West: Crops need rain to fulfil early promise

We have had very few wet days in the last month and we are now desperately in need of rain to wash in nitrogen and to get the spring crops going. On the other hand, it has been a wonderful time for planting spring crops. Seed-beds have been near perfect and soil temperatures have been about 4-5C above the seasonal norm.

More than half the maize crop is in the ground before the usual start date for the early drillers. If maize drilling is delayed and we do not get rain, the crop could be in trouble through lack of water to germinate it.

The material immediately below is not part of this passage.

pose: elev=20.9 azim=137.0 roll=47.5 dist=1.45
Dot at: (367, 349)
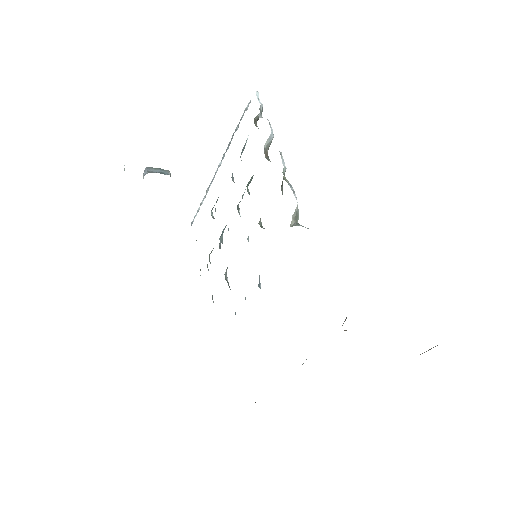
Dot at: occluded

I remember maize drilled in 1976 on 8 May that finally emerged on 15 September.

Most wheat crops are looking well and are now rapidly approaching GS32 if they are not already there and will be receiving their T1 fungicide. I have not seen any yellow rust but have had a report of a crop of Oakley that received a late T0 fungicide spray that is now quite severely infected.

Yellow rust is an unusual disease for us in the deep south-west but conditions have been right for its development. With T0’s applied and the dry weather the early high levels of septoria have receded a bit, but we drop our guard against this disease at our peril in this part of the world.

With the high soil and air temperatures, winter barleys have made rapid progress. Last week I saw a crop of Element that was already at GS37 and feeling very sappy and weak in the straw. Decisions will soon have to be made on the merits or otherwise of late season plant growth regulator applications, which in a dry time can prove to be a little counter productive.

Winter oilseed rape crops have had quite large numbers of pollen beetle in them but to date I have not seen any fields that have been upto threshold. I have therefore held off making any recommendations for control.

The dry weather is bringing with it problems for spring broad-leaved crops such as beans and rape where residual herbicides are struggling to control the weeds effectively. This problem will persist until we get rain. Pea and bean weevil are present in most crops of spring beans, which have either received or are about to receive a pyrethroid insecticide to control them.